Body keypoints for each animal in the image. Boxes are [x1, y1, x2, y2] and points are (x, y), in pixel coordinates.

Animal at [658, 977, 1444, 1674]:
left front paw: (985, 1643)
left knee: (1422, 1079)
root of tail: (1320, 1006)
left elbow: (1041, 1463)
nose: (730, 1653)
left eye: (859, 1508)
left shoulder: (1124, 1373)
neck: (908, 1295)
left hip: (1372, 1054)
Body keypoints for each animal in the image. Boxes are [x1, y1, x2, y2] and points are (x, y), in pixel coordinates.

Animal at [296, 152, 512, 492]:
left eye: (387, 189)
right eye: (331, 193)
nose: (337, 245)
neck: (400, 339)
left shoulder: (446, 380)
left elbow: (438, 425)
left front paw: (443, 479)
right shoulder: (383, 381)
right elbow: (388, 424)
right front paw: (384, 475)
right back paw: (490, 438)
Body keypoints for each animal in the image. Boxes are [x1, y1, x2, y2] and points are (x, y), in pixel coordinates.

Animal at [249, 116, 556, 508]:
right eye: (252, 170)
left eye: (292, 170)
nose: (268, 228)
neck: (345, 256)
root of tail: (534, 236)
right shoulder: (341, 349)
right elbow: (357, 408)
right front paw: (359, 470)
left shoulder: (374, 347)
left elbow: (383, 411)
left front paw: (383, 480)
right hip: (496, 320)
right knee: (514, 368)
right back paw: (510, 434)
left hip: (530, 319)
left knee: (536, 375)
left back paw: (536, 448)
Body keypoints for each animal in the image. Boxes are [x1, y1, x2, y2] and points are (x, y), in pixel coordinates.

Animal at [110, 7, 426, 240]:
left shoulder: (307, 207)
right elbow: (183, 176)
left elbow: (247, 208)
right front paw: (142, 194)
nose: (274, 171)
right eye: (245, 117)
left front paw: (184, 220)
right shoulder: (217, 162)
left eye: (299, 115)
———
__THE TASK__: Tally the lines of the data that contain the string "front", and report nothing but the tally.

__TASK RESPONSE__: 7